INPUT DATA below:

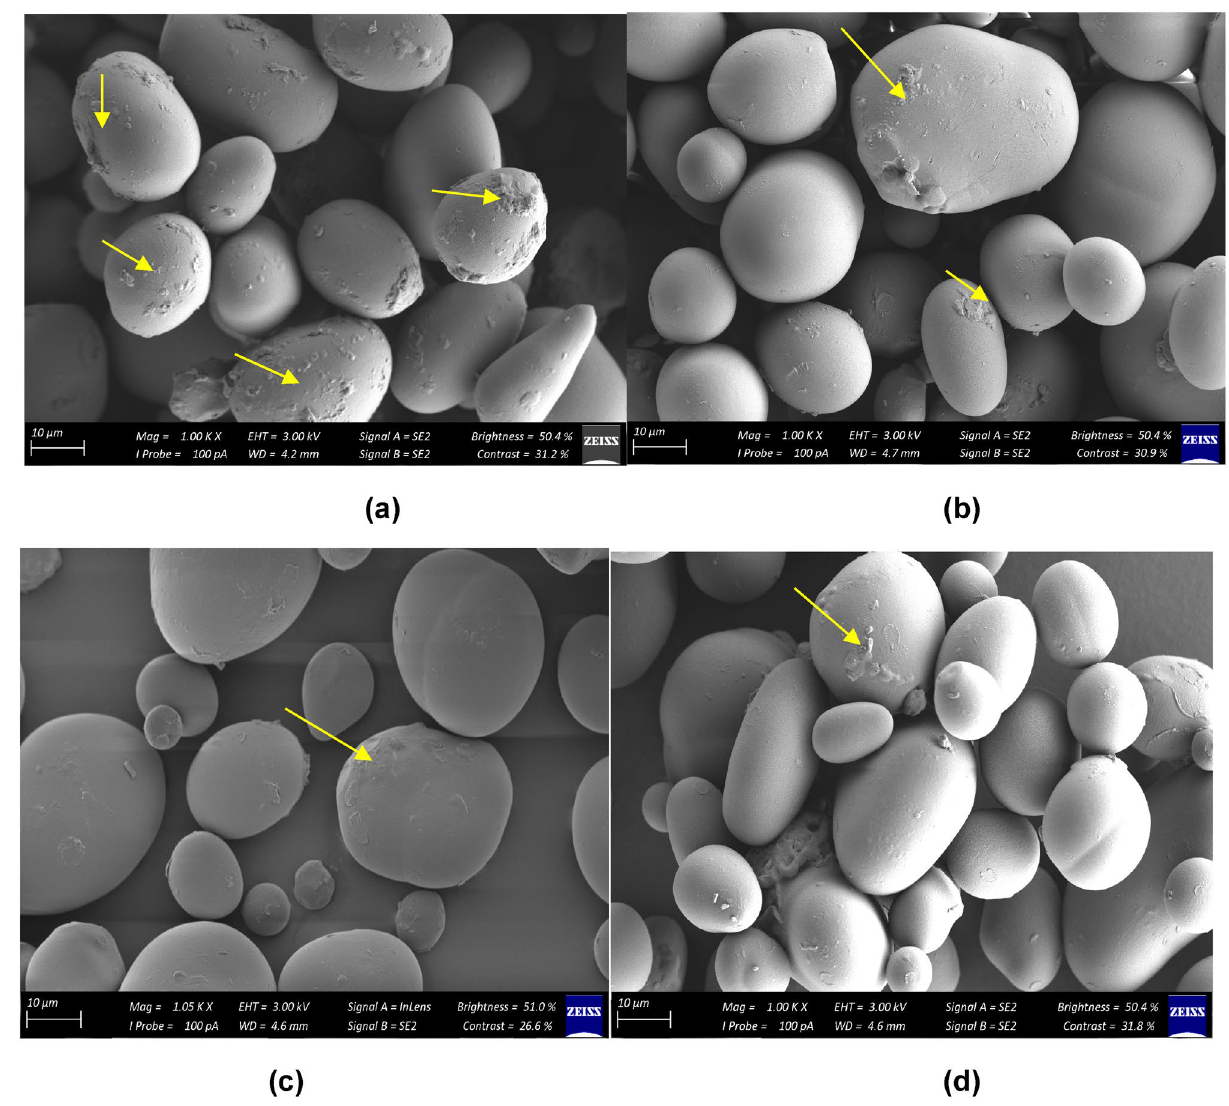
Figure 3. Micrographs of unmodified and heat moisture treated Bambara groundnut starch (BGS). ( a ) Scanning electron micrograph (×100) of unmodified BGS; ( b ) heat moisture treated at 15% moisture content Bambara groundnut starch (HMT 15-BGS); ( c ) HMT 25-BGS; and ( d ) HMT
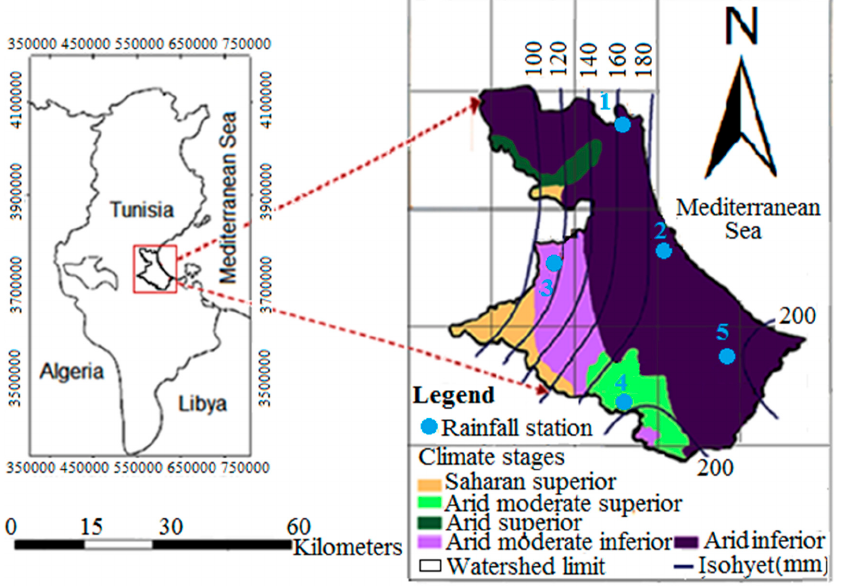
Figure 2. Bioclimatic map of Gabes Watershed.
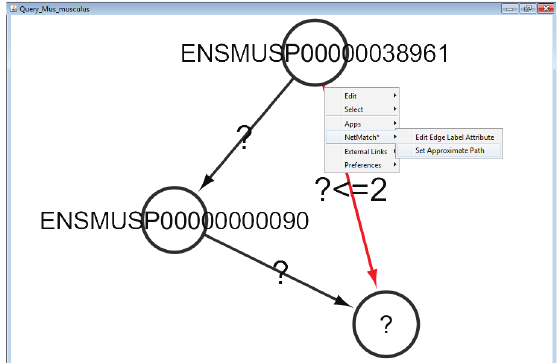
Figure 4. Panel for the creation of a query network in NetMatchStar. In this example, an approximate query with 3 nodes and 3 edges has been created, where 2 nodes have a specific label and one edge represents an approximate path of length at most 2 (’?<=2’). The remaining elements of the graph have an unspecified label (’?’). By selecting an edge and right- clicking, a menu will be shown for changing its label or set the approximate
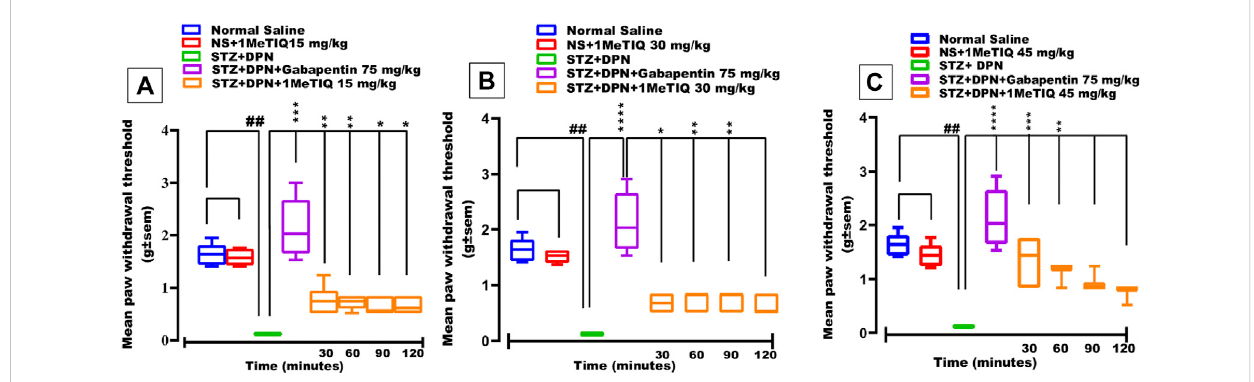
FIGURE 1 Effect of 1-Methyl-1,2,3,4-tetrahydroisoquinoline (15, 30 and 45 mg/kg i.p.) or gabapentin (75 mg/kg) on STZ-induced diabetic static mechanical allodynia (von Frey fi lament applied paw withdrawal pressure; PWT). Four weeks after STZ administration, mice displayed markedly decreased responses to nociception and they also became allodynic (A, B) and (C) , an effect that was overcome by both gabapentin and 1MeTIQ. Data were presented as mean ± SEM and the abscissa coordinate represents the time after treatment. * p < 0.05, ** p < 0.01, **** p < 0.0001 when compared to the STZ + DPN group.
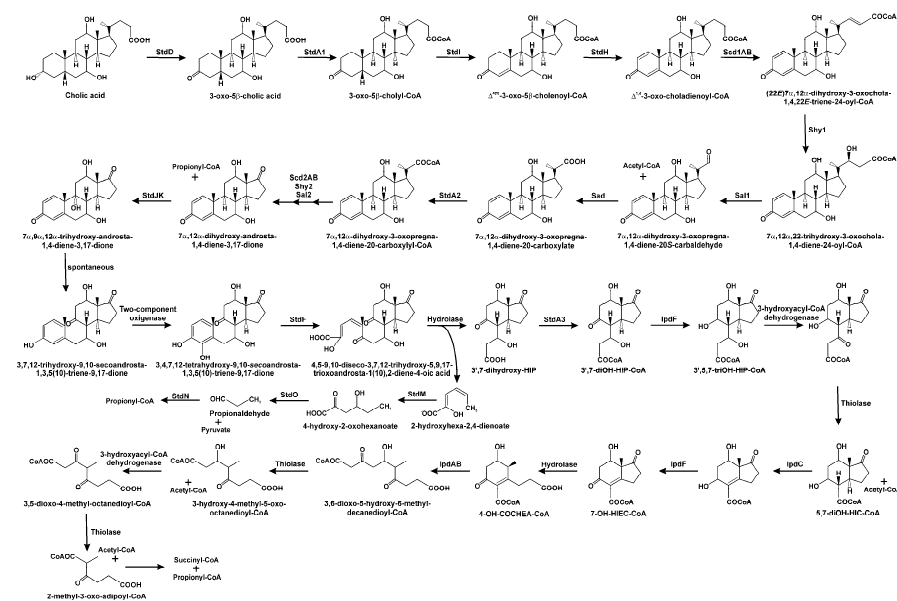
Figure 6. Cholic acid metabolism in Pseudomonas putida DOC21 and P. stutzeri Chol1 through the 9,10- seco pathway. Preliminary evidence suggests that oxidation of the A-ring occurs simultaneously with C 17 side chain degradation. Hydroxyl groups at C 7 and C 12 are maintained during degradation of the molecule, the affecting 3a α -H-4 α (3’-propanoate)7a- β -methylhexahydro-1,5- indanedione- hydroxylated derivatives metabolism. 3’,7-diOH-HIP, 3a α - H- 4 α (3’( R )-hydroxy-3’propanoate)-7- hydroxy-7a β -methylhexahydro-1,5-indanedione; 3’,7-diOH-HIP-CoA, 3a α - H- 4 α (3’( R )-hydroxy- 3’propanoyl-CoA)-7-hydroxy-7a β -methylhexahydro- 1,5-indanedione; 3’,5,7-triOH-HIP-CoA, 3a α - H -(3 (cid:48) ( R )-hydroxy-3 (cid:48) pr opanoyl-CoA)-5,7-dihydroxy-7a β -methylhexahydro-1-indanone; 4OH-COCHEA-CoA, 2-(2-carboxye thyl)-4-hydroxy-3-methyl-6-oxocyclohex-1-ene-1-carboxyl-CoA; 7-OH-HIEC-CoA, (7a S )-7a-methyl-7- hydroxy-1,5-dioxo-2,3,5,6,7,7a-hexahydro-1 H -indene-4-carboxyl-CoA; 5,7-diOH-HIC-CoA, 3a α - H -4 α (3 (cid:48) -carboxyl-CoA)-5,7-dihydroxy-7a β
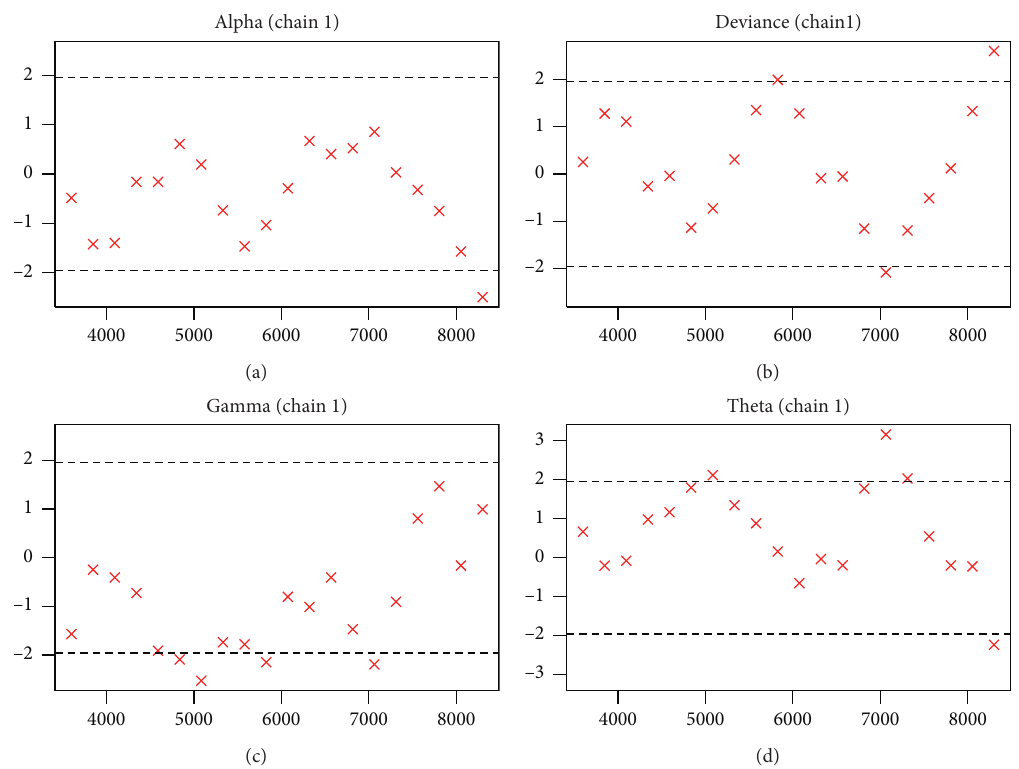
Figure 17: Geweke plot diagnostic (chain 1) for each parameter of NGE-Weibull distribution based on the failure time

End of INPUT DATA.

The answer consists of the lines from the one holding "FIGURE 1 Effect" to the end of the records, inclusive, restated exactly and without pictures.

FIGURE 1 Effect of 1-Methyl-1,2,3,4-tetrahydroisoquinoline (15, 30 and 45 mg/kg i.p.) or gabapentin (75 mg/kg) on STZ-induced diabetic static mechanical allodynia (von Frey fi lament applied paw withdrawal pressure; PWT). Four weeks after STZ administration, mice displayed markedly decreased responses to nociception and they also became allodynic (A, B) and (C) , an effect that was overcome by both gabapentin and 1MeTIQ. Data were presented as mean ± SEM and the abscissa coordinate represents the time after treatment. * p < 0.05, ** p < 0.01, **** p < 0.0001 when compared to the STZ + DPN group.
Figure 6. Cholic acid metabolism in Pseudomonas putida DOC21 and P. stutzeri Chol1 through the 9,10- seco pathway. Preliminary evidence suggests that oxidation of the A-ring occurs simultaneously with C 17 side chain degradation. Hydroxyl groups at C 7 and C 12 are maintained during degradation of the molecule, the affecting 3a α -H-4 α (3’-propanoate)7a- β -methylhexahydro-1,5- indanedione- hydroxylated derivatives metabolism. 3’,7-diOH-HIP, 3a α - H- 4 α (3’( R )-hydroxy-3’propanoate)-7- hydroxy-7a β -methylhexahydro-1,5-indanedione; 3’,7-diOH-HIP-CoA, 3a α - H- 4 α (3’( R )-hydroxy- 3’propanoyl-CoA)-7-hydroxy-7a β -methylhexahydro- 1,5-indanedione; 3’,5,7-triOH-HIP-CoA, 3a α - H -(3 (cid:48) ( R )-hydroxy-3 (cid:48) pr opanoyl-CoA)-5,7-dihydroxy-7a β -methylhexahydro-1-indanone; 4OH-COCHEA-CoA, 2-(2-carboxye thyl)-4-hydroxy-3-methyl-6-oxocyclohex-1-ene-1-carboxyl-CoA; 7-OH-HIEC-CoA, (7a S )-7a-methyl-7- hydroxy-1,5-dioxo-2,3,5,6,7,7a-hexahydro-1 H -indene-4-carboxyl-CoA; 5,7-diOH-HIC-CoA, 3a α - H -4 α (3 (cid:48) -carboxyl-CoA)-5,7-dihydroxy-7a β
Figure 17: Geweke plot diagnostic (chain 1) for each parameter of NGE-Weibull distribution based on the failure time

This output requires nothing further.